Une équipe américaine de neuroingénieurs de l’Université de Columbia annonce avoir créé un système capable de convertir les schémas cérébraux en discours verbal. Une première qui, à terme, pourrait redonner la parole à ceux qui ne peuvent plus s’exprimer.
Soyons clairs, ce nouveau dispositif ne traduit pas directement le discours imaginé par un individu. Ce n’est pas comme cela : vous pensez un mot, la machine le traduit puis l’exprime à votre place. Non, on n’en est pas encore là . Mais on s’en rapproche. Au lieu de cela, un système a pu capturer les réponses cognitives d’un individu alors que ce dernier écoutait des enregistrements de personnes en train de parler. Une machine a ensuite isolé ces ondes cérébrales pour ensuite retranscrire les mots précédemment énoncés.
En d’autres termes, voici l’idée : j’entends un mot, des ondes cérébrales se dessinent, ces ondes sont identifiées par une machine et celle-ci retranscrit le mot entendu. Cette nouvelle percée promet des avancées spectaculaires. Des personnes incapables de s’exprimer oralement pourraient, à terme, de nouveau communiquer avec le monde extérieur. Les détails de l’étude sont publiés dans Scientific Reports.
Isoler les pensées dans le but de les traduire
« Nos voix nous aident à nous connecter à nos amis, à notre famille et au monde qui nous entoure.
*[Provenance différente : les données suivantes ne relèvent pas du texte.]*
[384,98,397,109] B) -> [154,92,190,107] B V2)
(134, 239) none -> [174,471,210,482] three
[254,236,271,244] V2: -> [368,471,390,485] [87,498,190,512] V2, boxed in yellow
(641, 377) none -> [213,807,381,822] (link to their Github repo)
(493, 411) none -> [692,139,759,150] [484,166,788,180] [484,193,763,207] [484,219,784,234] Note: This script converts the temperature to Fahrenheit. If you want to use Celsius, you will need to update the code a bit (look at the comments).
C’est pourquoi le fait de ne plus pouvoir parler en raison d’une blessure ou d’une maladie est si dévastateur, explique Nima Mesgarani, de l’Université Columbia et principale auteure de l’étude. Nous avons aujourd’hui un moyen potentiel de restaurer ce pouvoir. Nous avons montré qu’avec la bonne technologie, les pensées de ces personnes pourraient être décodées et comprises par tout auditeur ».
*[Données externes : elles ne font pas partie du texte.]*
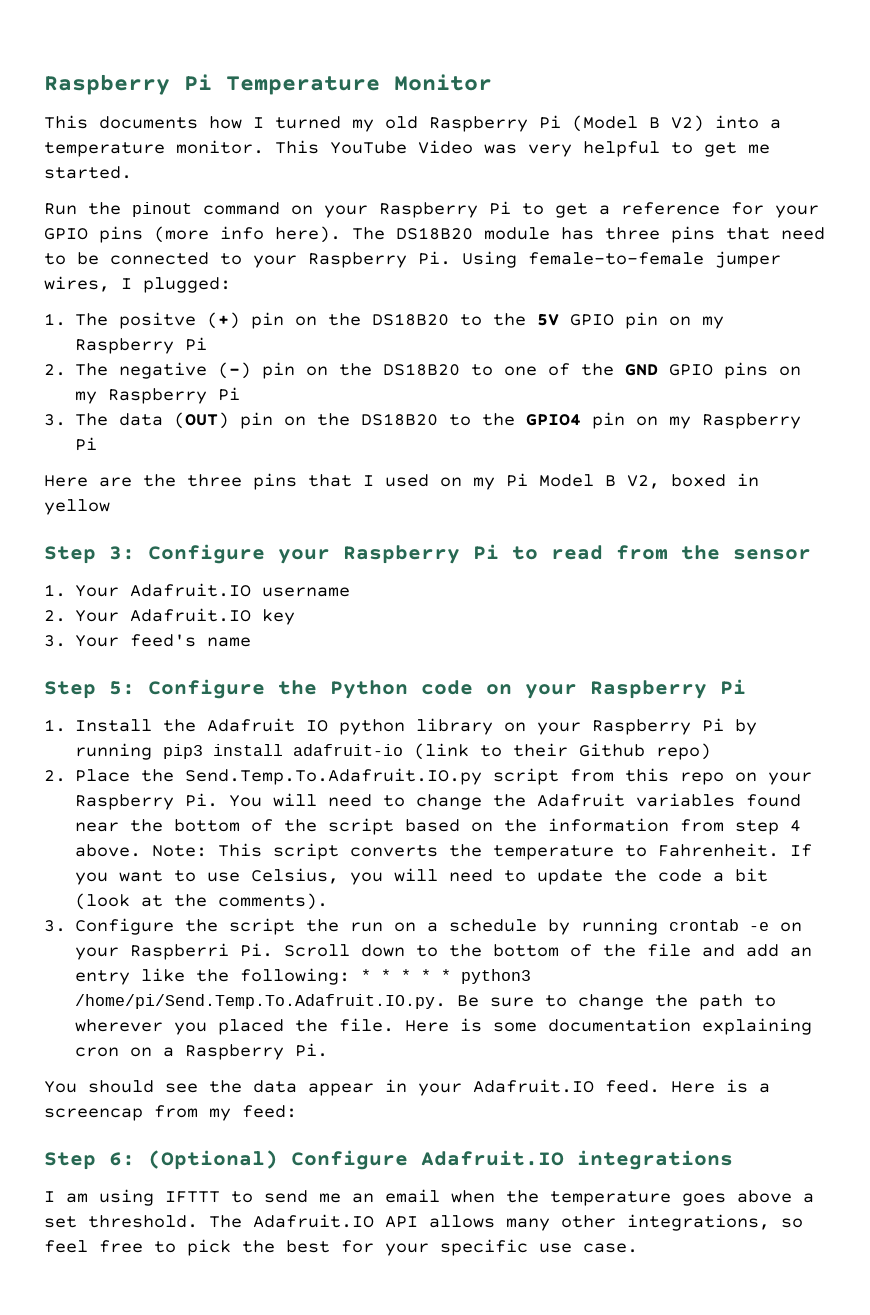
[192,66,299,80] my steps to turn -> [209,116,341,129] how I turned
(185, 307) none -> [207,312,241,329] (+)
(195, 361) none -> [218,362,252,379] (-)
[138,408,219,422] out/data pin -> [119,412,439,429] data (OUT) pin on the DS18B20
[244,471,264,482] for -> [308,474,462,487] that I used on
Lorsque nous parlons, ou pensons des mots ou des phrases, des schémas d’activité cérébrale se dessinent. C’est également le cas lorsque nous écoutons quelqu’un parler. Certaines personnes ne pouvant plus s’exprimer – suite à un accident grave ou à une maladie -, l’idée consisterait à pouvoir isoler leurs pensées dans le but de les traduire directement. Mais chaque chose en son temps. Avant de pouvoir traduire une pensée imaginée par un patient, les chercheurs ont essayé ici de retranscrire des mots entendus auparavant par ces mêmes patients.
Pour ce faire, la docteure Mesgarani et son équipe ont mis au point un vocodeur – un algorithme informatique capable de synthétiser la parole après avoir été formé à « comprendre » les mots exprimés par une personne. « Il s’agit de la même technologie utilisée par Amazon Echo et Siri, chez Apple, pour donner des réponses verbales à nos questions », poursuit la chercheuse. La différence ici, c’est que « la machine » devait interagir non pas en fonction des mots exprimés, mais en fonction des ondes cérébrales de la personne concernée.
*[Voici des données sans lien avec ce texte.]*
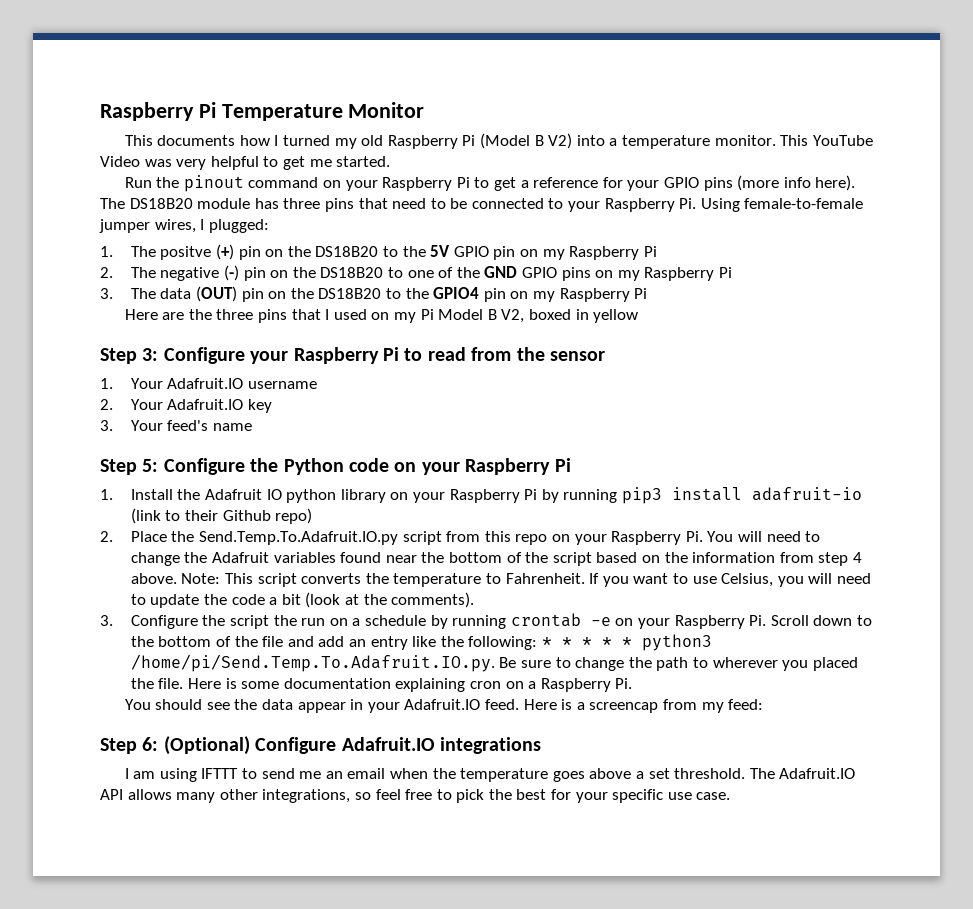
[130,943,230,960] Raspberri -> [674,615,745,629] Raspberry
75 % de réussite aux tests
Pour entraîner le vocodeur à interpréter l’activité cérébrale, les chercheurs se sont appuyés sur des patients atteints d’épilepsie. Ces derniers, devant régulièrement subir des interventions chirurgicales du cerveau, se présentent comme de parfaits sujets d’étude. Les chercheurs ont ici mesuré l’activité neuronale des patients écoutant des orateurs en train de réciter des chiffres allant de zéro à neuf. En écoutant ces chiffres, des schémas cérébraux se sont dessinés. Ils ont ensuite été isolés puis introduits dans le vocodeur par le biais d’une intelligence artificielle.
En fonction des ondes cérébrales enregistrées, le « robot » devait alors essayer de retranscrire les chiffres énoncés plus tôt par les orateurs, et entendus par les patients. Et les résultats sont plutôt bons ! Lors des tests, les auditeurs pouvaient identifier correctement les chiffres prononcés par la voix de synthèse dans environ 75 % du temps.
Et ce n’est qu’un début. Les chercheurs prévoient maintenant de tester des mots et des phrases plus complexes. Ils espèrent également pouvoir isoler les signaux cérébraux émis non pas lorsqu’une personne écoute, mais lorsque celle-ci pense un mot ou phrase. À terme, ce système pourrait ainsi traduire instantanément chaque pensée, par le biais d’un simple implant par exemple.
« Dans ce scénario, si le porteur pense : « J’ai besoin d’un verre d’eau », notre système pourrait utiliser les signaux cérébraux générés par cette pensée et les transformer en discours verbal synthétisé, note la chercheuse. Cela changerait la donne. Cela donnerait à toute personne ayant perdu la capacité de parler, suite à une blessure ou une maladie, une nouvelle chance de se connecter au monde qui l’entoure ».